By a vote of 7-2 Thursday, the School Committee agreed to decide next month on two of four later-start proposals they have been considering for the 2013-14 school year.
The first would move the high school start time from 7:30 a.m. to 8:15 a.m. by setting the first bell at JFK Middle School 15 minutes earlier, at 7:40 a.m.
The second — an idea proposed last month by school Committee member Downey Meyer — would keep JFK’s start time at 7:55 a.m. and move the high school bell to 8:30 a.m. Under that plan, JFK would end the day at 2:15 p.m. and NHS at 3 p.m.
At Thursday’s board meeting, some members expressed frustration over the pace of decision-making on the start-time issue, which arose more than five years ago in response to research showing teens who get more sleep are healthier and do better in school.
School Committee Vice Chair Stephanie Pick reminded her colleagues that members voted unanimously last January to direct Superintendent Brian Salzer to come up with a proposal for a high school start of 8 a.m. or later beginning next year.
“I am concerned about how wishy-washy this committee is getting,” Pick said. “I really think it’s time to bring this to a close.”
School Committee member Lisa Minnick said she viewed the January vote as a call for proposals rather than a blanket endorsement on changing the high school start time.
“Not doing it at all was one of the options,” said Minnick, who voted against Pick’s motion to consider only two start-time proposals next month.
School committee member Edward Zuchowski also voted no on that motion. Voting in favor were Pick, Meyer, Alden Bourne, Blue DuVal, Howard Moore, Andrew Shelffo and Mayor David J. Narkewicz. Committee member Michael Flynn left the meeting before the vote was taken.
Neither of the two proposals the board will take up next month would cost money because they preserve the existing three-tiered busing system, according to Salzer.
Both proposals would add 20 minutes to the length of the school day at the city’s four elementary schools. The first proposal would also require the elementary schools to start five minutes later, at 8:55 a.m.
DuVal voiced concern that many elementary school families are unaware of the call to change school schedules in the lower grades. “We haven’t had forums about that,” she said. “It’s just being slid into these proposals about the high school start time.”
Pick stressed that extending the elementary school day “is something we’ve been talking about for years,” though she added it would require negotiations with the Northampton Association of School Employees.
Salzer agreed to hold another public forum, which has been set for Oct. 30 at 7 p.m. at the high school, to discuss the two proposals remaining on the table.

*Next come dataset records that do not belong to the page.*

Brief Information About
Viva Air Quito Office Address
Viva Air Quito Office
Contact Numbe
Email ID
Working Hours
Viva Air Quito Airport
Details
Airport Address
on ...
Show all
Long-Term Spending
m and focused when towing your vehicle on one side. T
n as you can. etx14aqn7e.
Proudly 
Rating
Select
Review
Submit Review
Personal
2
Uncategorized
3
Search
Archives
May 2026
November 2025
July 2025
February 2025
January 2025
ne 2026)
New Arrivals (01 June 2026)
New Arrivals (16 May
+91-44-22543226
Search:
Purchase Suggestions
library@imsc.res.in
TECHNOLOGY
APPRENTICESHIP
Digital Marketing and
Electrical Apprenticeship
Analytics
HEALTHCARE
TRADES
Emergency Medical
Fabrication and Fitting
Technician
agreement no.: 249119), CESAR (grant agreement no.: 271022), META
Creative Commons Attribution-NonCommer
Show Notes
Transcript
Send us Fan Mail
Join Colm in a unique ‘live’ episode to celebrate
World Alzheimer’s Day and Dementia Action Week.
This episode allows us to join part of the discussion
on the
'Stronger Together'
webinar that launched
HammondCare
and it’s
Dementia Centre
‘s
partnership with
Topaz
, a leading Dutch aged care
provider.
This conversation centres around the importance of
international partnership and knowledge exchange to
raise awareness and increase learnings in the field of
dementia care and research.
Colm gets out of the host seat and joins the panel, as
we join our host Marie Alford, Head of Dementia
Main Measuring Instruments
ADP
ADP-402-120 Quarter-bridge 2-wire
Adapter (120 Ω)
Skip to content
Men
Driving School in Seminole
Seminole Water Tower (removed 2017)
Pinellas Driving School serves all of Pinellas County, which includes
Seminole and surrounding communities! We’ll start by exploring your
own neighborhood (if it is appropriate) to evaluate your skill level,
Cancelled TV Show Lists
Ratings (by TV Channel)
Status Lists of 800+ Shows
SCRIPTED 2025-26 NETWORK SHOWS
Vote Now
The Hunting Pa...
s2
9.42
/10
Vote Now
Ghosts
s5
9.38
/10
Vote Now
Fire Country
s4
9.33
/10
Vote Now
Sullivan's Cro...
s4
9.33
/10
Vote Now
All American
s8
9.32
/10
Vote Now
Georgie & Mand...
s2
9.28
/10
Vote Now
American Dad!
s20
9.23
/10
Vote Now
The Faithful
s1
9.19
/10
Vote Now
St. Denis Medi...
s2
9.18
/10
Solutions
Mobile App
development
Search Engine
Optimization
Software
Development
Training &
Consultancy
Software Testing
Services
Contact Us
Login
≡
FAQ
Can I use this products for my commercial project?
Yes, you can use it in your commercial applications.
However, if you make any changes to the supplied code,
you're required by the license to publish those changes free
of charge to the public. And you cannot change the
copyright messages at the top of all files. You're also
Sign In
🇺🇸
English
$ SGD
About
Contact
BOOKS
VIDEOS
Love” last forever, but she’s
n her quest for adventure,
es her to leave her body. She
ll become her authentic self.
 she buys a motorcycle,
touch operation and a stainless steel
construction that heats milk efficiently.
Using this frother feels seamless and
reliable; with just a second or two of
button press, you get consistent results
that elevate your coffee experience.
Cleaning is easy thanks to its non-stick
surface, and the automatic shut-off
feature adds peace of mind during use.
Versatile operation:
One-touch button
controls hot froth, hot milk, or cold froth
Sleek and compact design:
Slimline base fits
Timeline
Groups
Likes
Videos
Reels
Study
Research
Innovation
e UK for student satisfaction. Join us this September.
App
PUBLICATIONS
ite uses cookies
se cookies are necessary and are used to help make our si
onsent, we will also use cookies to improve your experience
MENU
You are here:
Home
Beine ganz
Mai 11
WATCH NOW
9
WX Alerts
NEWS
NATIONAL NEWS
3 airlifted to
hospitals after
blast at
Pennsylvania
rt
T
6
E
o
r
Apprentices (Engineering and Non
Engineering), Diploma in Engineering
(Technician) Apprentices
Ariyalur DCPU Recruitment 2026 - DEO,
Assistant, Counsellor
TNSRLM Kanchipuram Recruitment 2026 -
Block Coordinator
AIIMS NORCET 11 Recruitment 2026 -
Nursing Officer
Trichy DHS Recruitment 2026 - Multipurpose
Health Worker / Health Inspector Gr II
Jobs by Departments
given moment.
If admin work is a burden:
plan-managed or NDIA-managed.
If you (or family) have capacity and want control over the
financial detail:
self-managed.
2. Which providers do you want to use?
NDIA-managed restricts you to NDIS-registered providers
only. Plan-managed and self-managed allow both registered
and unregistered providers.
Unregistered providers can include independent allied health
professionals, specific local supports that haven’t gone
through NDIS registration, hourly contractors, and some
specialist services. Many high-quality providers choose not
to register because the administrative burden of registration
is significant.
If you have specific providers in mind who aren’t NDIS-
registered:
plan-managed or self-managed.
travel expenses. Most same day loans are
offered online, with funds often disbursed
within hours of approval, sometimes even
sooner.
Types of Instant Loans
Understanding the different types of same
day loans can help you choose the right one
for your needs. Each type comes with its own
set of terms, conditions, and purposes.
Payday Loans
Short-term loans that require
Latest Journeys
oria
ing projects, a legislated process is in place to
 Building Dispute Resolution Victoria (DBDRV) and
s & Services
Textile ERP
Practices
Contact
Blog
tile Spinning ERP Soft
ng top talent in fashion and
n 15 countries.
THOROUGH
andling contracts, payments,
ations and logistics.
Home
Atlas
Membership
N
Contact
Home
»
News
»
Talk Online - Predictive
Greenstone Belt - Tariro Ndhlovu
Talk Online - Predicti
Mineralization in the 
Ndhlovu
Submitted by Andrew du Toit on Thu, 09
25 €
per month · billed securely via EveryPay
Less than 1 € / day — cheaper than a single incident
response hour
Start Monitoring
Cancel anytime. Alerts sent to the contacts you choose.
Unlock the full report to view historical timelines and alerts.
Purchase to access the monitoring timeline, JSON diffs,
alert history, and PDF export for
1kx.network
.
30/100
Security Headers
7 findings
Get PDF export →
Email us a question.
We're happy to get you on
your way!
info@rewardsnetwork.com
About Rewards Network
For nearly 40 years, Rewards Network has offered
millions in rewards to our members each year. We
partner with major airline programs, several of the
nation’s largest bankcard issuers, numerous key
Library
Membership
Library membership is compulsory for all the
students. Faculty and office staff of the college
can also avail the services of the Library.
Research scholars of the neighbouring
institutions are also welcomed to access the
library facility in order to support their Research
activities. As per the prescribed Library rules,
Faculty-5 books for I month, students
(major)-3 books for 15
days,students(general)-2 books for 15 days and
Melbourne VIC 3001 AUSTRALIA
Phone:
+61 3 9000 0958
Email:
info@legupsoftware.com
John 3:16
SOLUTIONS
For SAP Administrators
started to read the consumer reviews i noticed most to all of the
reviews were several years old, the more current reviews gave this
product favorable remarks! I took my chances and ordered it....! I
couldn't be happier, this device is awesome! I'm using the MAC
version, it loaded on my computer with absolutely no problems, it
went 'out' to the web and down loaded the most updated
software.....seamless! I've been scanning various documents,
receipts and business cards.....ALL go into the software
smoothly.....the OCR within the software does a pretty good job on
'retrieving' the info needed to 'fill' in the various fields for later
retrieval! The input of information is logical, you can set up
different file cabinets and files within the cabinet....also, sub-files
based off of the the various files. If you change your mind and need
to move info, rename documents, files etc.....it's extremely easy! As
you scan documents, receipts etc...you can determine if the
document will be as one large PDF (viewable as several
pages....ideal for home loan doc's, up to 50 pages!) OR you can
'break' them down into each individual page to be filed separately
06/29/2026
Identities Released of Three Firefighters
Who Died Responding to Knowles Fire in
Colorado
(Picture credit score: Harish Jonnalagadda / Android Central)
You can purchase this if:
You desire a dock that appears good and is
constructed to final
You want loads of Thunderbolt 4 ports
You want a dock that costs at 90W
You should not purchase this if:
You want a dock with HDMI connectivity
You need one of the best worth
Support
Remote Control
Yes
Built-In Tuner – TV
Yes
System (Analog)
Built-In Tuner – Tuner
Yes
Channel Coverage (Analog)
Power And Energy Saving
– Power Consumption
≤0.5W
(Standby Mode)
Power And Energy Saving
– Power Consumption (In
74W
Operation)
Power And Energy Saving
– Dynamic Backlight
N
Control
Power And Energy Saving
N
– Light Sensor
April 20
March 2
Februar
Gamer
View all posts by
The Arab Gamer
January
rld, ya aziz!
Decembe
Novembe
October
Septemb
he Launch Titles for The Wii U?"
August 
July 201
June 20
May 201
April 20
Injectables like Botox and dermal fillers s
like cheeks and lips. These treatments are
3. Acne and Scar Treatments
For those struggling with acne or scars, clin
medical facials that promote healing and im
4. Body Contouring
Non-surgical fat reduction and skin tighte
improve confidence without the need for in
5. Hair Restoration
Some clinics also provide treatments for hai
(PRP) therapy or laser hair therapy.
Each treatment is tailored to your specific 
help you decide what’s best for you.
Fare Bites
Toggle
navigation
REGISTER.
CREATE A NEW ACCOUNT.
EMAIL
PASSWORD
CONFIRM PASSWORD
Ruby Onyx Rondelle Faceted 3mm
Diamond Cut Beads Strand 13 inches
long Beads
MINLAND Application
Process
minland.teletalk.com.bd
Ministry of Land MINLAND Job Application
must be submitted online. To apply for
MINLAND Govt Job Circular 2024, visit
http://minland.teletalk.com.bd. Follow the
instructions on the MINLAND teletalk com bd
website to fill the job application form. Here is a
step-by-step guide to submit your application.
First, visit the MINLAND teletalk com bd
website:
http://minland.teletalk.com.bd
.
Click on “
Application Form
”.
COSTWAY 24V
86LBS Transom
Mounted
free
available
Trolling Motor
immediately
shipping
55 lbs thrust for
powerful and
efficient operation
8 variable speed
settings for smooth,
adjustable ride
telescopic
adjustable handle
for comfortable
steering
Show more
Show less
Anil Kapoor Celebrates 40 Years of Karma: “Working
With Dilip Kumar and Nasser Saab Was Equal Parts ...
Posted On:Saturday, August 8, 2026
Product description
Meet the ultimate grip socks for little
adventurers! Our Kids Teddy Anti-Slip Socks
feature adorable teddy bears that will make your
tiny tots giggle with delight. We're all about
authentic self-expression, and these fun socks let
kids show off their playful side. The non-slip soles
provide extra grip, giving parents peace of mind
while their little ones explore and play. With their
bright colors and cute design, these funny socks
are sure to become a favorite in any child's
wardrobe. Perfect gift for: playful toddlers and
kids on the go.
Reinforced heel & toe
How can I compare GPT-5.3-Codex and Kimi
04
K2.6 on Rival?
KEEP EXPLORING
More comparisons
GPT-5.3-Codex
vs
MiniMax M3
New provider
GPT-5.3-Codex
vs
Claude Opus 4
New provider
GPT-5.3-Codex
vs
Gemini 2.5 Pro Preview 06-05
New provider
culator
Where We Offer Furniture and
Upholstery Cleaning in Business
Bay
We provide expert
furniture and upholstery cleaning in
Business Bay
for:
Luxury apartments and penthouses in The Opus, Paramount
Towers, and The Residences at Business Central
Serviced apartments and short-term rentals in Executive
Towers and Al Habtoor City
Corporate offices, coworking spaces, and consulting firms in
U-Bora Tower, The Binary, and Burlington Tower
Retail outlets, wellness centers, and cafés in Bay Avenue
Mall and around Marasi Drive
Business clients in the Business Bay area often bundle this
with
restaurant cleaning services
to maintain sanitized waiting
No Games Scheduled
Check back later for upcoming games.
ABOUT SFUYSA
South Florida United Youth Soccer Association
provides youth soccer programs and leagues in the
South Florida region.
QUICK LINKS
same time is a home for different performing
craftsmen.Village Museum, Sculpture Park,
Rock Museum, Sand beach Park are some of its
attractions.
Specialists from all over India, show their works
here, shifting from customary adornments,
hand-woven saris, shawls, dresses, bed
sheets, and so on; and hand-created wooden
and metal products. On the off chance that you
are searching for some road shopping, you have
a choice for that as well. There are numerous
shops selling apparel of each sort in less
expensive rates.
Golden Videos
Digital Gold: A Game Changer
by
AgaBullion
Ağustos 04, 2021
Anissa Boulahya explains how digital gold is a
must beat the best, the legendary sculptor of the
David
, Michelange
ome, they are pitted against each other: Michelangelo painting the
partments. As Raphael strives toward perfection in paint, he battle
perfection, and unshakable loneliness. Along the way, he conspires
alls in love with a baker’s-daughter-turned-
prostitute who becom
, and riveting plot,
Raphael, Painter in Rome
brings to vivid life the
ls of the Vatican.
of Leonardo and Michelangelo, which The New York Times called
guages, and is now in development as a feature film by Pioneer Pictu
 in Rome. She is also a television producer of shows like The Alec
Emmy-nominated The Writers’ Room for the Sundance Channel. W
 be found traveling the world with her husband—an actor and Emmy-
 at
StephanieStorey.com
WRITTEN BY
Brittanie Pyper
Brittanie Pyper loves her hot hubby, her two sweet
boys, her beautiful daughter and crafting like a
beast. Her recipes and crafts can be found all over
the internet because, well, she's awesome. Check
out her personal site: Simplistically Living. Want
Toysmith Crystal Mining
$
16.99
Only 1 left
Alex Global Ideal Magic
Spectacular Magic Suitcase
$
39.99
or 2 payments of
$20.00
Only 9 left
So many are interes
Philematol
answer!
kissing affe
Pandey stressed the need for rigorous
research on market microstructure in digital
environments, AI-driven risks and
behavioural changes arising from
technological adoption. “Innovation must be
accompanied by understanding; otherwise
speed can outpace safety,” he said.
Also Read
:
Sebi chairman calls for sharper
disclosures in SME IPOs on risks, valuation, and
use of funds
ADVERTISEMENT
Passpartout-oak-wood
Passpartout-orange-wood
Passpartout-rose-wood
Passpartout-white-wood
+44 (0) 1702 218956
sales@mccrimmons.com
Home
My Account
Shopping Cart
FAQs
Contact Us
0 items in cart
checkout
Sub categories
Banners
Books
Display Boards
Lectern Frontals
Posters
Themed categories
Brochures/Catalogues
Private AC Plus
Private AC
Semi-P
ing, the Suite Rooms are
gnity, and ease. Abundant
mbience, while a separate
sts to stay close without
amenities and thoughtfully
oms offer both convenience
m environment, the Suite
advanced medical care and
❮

He said he would also report on how administrators at NHS and the central office feel about those proposals.
In an interview following Thursday’s meeting, later start proponent Steve Herrell said the committee’s long deliberations are “an indication of how important this issue is.”
“Either proposal has a very good chance of passing,” he added. “I think it’s great that the committee passed a motion that binds them to making a definitive decision.”